Captain Percival paused his gravelly speech, and the image on the wall screen changed to a series of close up pictures of metal scraps, wires, circuit boards and various objects that could only be bomb materials.
“I would like to thank the Pioneer 3 maintenance teams for all their work containing the debris field and bringing in everything they could for us to examine. Also the Pacifican bomb experts for their assistance on the identification of the bomb parts, as well as the Colonial Marine explosives team for the same. With their collected assistance we were able to determine that this bomb does not follow any construction pattern that the anti-expansionists have ever used. Our marine contacts identified the materials in images 1-A through 14-A as unmistakable in origin. These are marine parts.”
Unhappy chatter erupted from all corners, along with hostile stares aimed at toward the military men and women in the room. A uniformed marine–one from the explosives team Melody surmised–produced a tray from a side table and sat it on the smooth steel table. He pushed it into the middle of the table for everyone to see and withdrew. On the tray were complet
e versions of the broken bits shown on the screen.
Percival and his mustache continued. “Please, everyone, pay attention and remain polite. As you can see on the table, here are the parent parts. They are issued for demolition purposes. The marine bomb experts were able to determine that the methods used to construct the bomb follow the training a more specialized marine would get.”

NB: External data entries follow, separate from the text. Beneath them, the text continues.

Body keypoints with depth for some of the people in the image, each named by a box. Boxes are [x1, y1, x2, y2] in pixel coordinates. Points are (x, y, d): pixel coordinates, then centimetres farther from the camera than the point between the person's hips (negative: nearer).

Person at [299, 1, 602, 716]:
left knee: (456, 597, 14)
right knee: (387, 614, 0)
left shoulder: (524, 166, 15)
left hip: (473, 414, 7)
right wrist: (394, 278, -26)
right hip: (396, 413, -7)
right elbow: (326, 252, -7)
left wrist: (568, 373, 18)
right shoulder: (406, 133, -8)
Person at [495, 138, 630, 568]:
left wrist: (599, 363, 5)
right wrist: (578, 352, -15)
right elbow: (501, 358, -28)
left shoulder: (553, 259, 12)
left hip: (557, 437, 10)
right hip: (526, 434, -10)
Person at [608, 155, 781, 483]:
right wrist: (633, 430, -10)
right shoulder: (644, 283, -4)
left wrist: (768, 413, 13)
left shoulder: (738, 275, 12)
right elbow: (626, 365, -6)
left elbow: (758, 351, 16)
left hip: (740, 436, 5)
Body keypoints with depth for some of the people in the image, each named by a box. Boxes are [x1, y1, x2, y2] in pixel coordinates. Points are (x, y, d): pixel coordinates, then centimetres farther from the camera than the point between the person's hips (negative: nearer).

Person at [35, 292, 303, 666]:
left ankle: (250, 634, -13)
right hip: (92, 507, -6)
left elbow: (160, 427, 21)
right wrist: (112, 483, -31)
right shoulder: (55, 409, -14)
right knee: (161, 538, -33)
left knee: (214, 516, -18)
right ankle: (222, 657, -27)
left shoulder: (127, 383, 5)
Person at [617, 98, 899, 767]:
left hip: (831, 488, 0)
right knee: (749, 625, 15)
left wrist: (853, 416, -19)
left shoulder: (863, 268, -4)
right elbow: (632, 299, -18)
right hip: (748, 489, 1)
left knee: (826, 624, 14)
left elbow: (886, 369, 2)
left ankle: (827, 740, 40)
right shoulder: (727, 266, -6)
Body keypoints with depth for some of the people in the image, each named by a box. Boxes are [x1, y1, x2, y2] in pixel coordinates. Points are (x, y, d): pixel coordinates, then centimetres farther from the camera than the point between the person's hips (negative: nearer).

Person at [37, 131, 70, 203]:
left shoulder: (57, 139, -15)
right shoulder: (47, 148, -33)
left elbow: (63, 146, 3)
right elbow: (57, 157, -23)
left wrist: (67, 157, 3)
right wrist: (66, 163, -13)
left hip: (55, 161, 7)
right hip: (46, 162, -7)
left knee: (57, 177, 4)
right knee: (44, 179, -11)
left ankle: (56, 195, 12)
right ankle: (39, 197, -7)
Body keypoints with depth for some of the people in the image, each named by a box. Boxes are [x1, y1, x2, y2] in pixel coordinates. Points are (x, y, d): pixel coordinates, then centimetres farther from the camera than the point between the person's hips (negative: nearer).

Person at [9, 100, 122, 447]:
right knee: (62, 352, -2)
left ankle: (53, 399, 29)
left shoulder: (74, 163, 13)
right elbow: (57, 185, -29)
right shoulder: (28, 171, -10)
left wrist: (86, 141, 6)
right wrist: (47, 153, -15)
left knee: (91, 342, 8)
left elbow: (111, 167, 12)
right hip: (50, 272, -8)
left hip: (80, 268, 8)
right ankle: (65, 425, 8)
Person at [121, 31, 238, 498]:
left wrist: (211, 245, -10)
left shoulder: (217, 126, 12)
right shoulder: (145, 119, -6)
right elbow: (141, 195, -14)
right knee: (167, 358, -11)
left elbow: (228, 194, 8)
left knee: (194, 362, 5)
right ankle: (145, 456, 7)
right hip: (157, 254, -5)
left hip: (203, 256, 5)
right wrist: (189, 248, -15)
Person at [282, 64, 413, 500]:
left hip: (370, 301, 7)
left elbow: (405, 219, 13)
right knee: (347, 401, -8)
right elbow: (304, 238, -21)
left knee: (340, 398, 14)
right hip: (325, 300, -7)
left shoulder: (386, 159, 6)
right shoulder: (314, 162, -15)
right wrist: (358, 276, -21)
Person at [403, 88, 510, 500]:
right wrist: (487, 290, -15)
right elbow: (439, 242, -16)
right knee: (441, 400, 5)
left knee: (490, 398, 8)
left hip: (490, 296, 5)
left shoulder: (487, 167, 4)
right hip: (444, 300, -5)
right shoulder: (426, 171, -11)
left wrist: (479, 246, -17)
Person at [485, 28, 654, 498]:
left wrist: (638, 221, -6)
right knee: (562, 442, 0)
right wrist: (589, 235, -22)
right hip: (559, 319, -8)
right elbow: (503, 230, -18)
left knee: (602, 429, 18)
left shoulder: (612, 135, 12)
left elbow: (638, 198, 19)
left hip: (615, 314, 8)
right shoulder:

A female politician sitting at the table near the back of the room raised her voice over the growing clamor.
“What do you mean by specialized marine? My knowledge of the military is limited but I would assume that not all marines get that training.”
“Miss Adams, you’re correct,” Daron offered. His expression regarding the woman was hostile. “Explosive ordnance teams, expeditionary marines, engineers. Five percent of all marines would learn this skill set and become competent at doing it on their own.”
“Thank you, Senator Courser,” Sarah said. “Now what are you supposing Captain Percival? That one of our own marines on the expedition built and planted the bomb on Rhapsody?” Sarah seemed offended by the implication.
“Yes ma’am. I’d like to go further,” Captain Percival said, smoothing out his mustache with thumb and forefinger. “With the help of Pioneer 3’s maintenance crew we were able to salvage debris from Rhapsody as well as some of the bomb pieces you see on screen. We were also able to remove and make safe the bomb planted on TOV Beagle. Our forensics teams were able to pull several fingerprints. We ran the partials against the database of everyone who made the trip, and found a match.”
Percival flipped the images using his remote to show close-up images of fingerprints on shards of scorched metal, warped plastic and glass. More robust prints were recovered from the bomb that nearly killed Melody and her crew. Calibration software laid out grids atop the swirls of the mystery bomber’s prints and highlighted the markers that made them unique and identifiable.